Security of CSSF IT systems
The CSSF very extensively exchanges files with the supervised entities of the Luxembourg financial centre. The CSSF receives up to 2000 data files a day in the context of daily (transactions on financial assets) and monthly (bank and UCI reporting) reporting. The same number of files is returned to the supervised entities containing the result of the processing. Depending on the type of reporting, the files are routed through three different channels, i.e. the interbank network LIBRAC, the server of the Luxembourg Stock Exchange or the direct transmission via the connection server. The files are encrypted before being sent through a public and private key system in order to ensure data confidentiality. The CSSF has its own PKI (Public Key Infrastructure) to manage the keys distributed to each supervised entity. Before arriving on the internal production servers, the data pass through two firewalls from different manufacturers in order to avoid any unauthorised access. The format being perfectly known, it is easy to filter the content of the files.

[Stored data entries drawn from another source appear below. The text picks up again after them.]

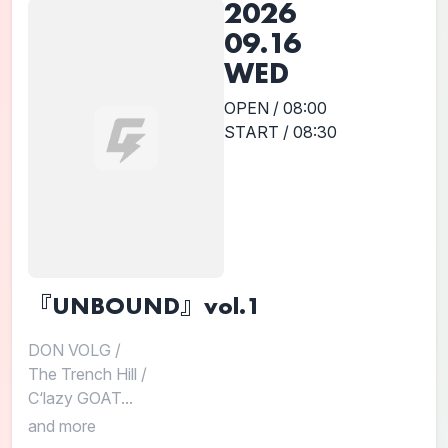
2026
09.16
WED
OPEN / 08:00
START / 08:30
『UNBOUND』vol.1
DON VOLG
/
The Trench Hill
/
C‘lazy GOAT...
and more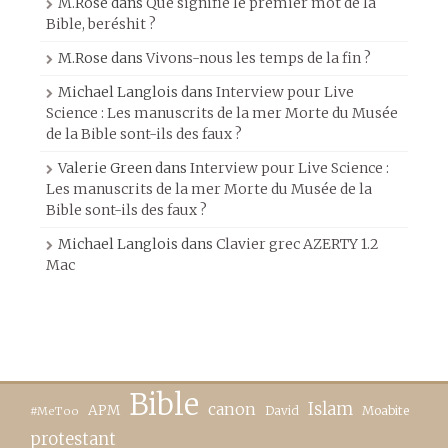
M.Rose
dans
Que signifie le premier mot de la
Bible, beréshit ?
M.Rose
dans
Vivons-nous les temps de la fin ?
Michael Langlois
dans
Interview pour Live
Science : Les manuscrits de la mer Morte du Musée
de la Bible sont-ils des faux ?
Valerie Green
dans
Interview pour Live Science :
Les manuscrits de la mer Morte du Musée de la
Bible sont-ils des faux ?
Michael Langlois
dans
Clavier grec AZERTY 1.2
Mac
Bible
canon
Islam
APM
David
Moabite
#MeToo
protestant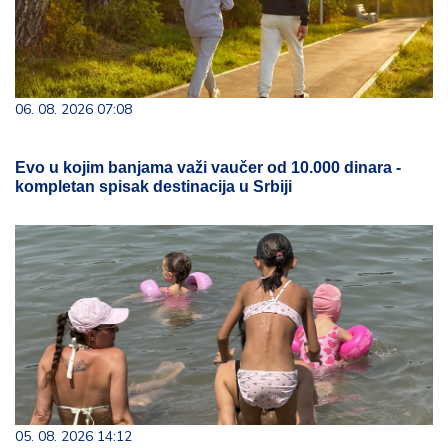
06. 08. 2026 07:08
Evo u kojim banjama važi vaučer od 10.000 dinara -
kompletan spisak destinacija u Srbiji
05. 08. 2026 14:12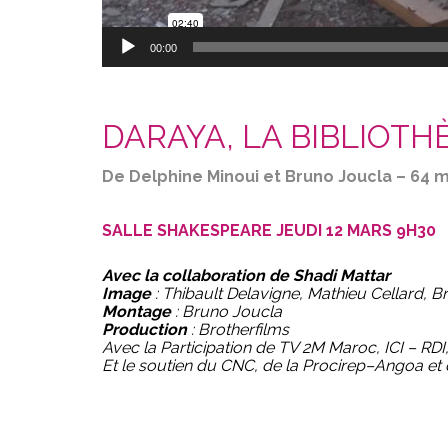
00:00
DARAYA, LA BIBLIOT
De Delphine Minoui et Bruno Joucla – 64 mi
SALLE SHAKESPEARE JEUDI 12 MARS 9H30
Avec la collaboration de Shadi Mattar
Image
: Thibault Delavigne, Mathieu Cellard, 
Montage
: Bruno Joucla
Production
: Brotherfilms
Avec la Participation de TV 2M Maroc, ICI – RDI,
Et le soutien du CNC, de la Procirep–Angoa et 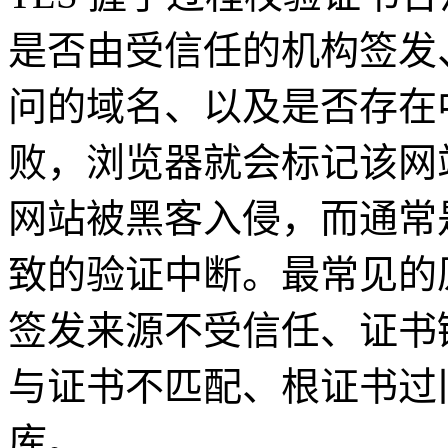
是否由受信任的机构签发
问的域名、以及是否存在
败，浏览器就会标记该网
网站被黑客入侵，而通常
致的验证中断。最常见的
签发来源不受信任、证书
与证书不匹配、根证书过
库。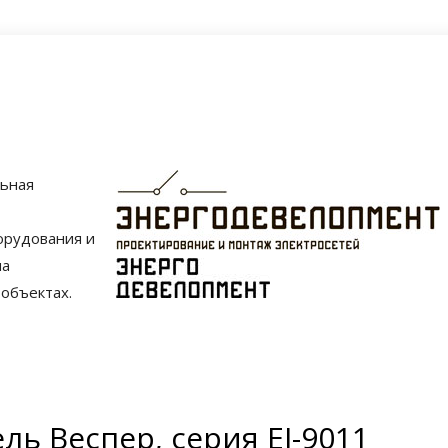
льная
орудования и
на
объектах.
ь Веспер, серия EI-9011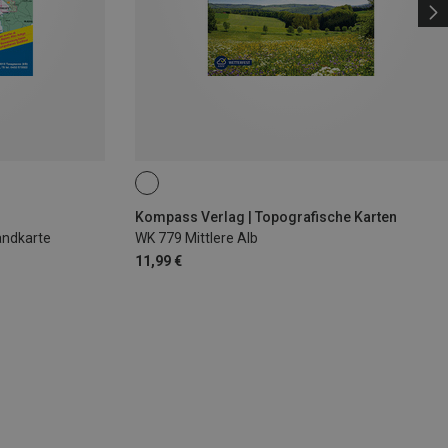
Kompass Verlag | Topografische Karten
Wandkarte
WK 779 Mittlere Alb
11,99 €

A separate infrastructure with two firewalls and an Intrusion Detection System (IDS) has been set up in order to monitor the Internet access (consultation of Internet webpages, sending and receiving of e-mails). All the Internet traffic passes through an anti-virus programme and an access control, which filters potentially dangerous files. The database containing the signatures of the known viruses is automatically updated. The IDS analyses the information packets circulating on the network and blocks, where applicable, any suspect packets. Tracking files are controlled manually on a regular basis.
Data on the different servers within the CSSF internal network are secured by access controls.
A backup of the main servers and the security infrastructure are installed in the backup premise of the CSSF, thus enabling the CSSF to remain operational even in case of failure or unavailability of the entire or part of the IT infrastructure.
The function Systems security, which is directly reporting to the executive board, is responsible for the definition of the internal IT security policy and procedures relating to the systems and the supervision of their installation, as well as the security relating to the CSSF building and its installations. The agent responsible for the systems security closely collaborates with the IT department to define, set up and monitor the entire security infrastructure. It is also in charge of the technology watch.